(Material for this task Opens)
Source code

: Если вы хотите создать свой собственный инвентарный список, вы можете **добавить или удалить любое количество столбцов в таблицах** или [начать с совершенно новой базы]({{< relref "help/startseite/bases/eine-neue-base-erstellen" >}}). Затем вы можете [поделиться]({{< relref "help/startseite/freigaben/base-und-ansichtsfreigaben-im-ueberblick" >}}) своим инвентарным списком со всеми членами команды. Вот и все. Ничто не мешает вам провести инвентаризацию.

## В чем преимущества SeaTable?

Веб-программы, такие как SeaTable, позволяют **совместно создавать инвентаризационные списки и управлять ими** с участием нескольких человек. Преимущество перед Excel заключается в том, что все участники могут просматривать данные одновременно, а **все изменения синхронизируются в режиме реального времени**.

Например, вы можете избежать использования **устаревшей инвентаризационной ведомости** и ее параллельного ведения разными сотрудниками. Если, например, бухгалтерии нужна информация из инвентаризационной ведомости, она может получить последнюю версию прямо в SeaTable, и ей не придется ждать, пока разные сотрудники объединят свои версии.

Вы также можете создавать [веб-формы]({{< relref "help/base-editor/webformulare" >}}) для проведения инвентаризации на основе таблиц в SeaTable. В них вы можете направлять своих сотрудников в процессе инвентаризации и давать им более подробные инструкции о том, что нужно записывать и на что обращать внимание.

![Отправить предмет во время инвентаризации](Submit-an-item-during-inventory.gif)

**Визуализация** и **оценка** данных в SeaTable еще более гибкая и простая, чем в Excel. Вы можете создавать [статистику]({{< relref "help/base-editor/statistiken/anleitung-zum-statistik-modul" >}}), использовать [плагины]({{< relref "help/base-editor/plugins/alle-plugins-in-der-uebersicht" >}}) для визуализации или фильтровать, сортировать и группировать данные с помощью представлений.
(Material for this task Closes)
▸ Task brief: Print the data above exactly as it reads.

▸ Result:
Source code

: Если вы хотите создать свой собственный инвентарный список, вы можете **добавить или удалить любое количество столбцов в таблицах** или [начать с совершенно новой базы]({{< relref "help/startseite/bases/eine-neue-base-erstellen" >}}). Затем вы можете [поделиться]({{< relref "help/startseite/freigaben/base-und-ansichtsfreigaben-im-ueberblick" >}}) своим инвентарным списком со всеми членами команды. Вот и все. Ничто не мешает вам провести инвентаризацию.

## В чем преимущества SeaTable?

Веб-программы, такие как SeaTable, позволяют **совместно создавать инвентаризационные списки и управлять ими** с участием нескольких человек. Преимущество перед Excel заключается в том, что все участники могут просматривать данные одновременно, а **все изменения синхронизируются в режиме реального времени**.

Например, вы можете избежать использования **устаревшей инвентаризационной ведомости** и ее параллельного ведения разными сотрудниками. Если, например, бухгалтерии нужна информация из инвентаризационной ведомости, она может получить последнюю версию прямо в SeaTable, и ей не придется ждать, пока разные сотрудники объединят свои версии.

Вы также можете создавать [веб-формы]({{< relref "help/base-editor/webformulare" >}}) для проведения инвентаризации на основе таблиц в SeaTable. В них вы можете направлять своих сотрудников в процессе инвентаризации и давать им более подробные инструкции о том, что нужно записывать и на что обращать внимание.

![Отправить предмет во время инвентаризации](Submit-an-item-during-inventory.gif)

**Визуализация** и **оценка** данных в SeaTable еще более гибкая и простая, чем в Excel. Вы можете создавать [статистику]({{< relref "help/base-editor/statistiken/anleitung-zum-statistik-modul" >}}), использовать [плагины]({{< relref "help/base-editor/plugins/alle-plugins-in-der-uebersicht" >}}) для визуализации или фильтровать, сортировать и группировать данные с помощью представлений.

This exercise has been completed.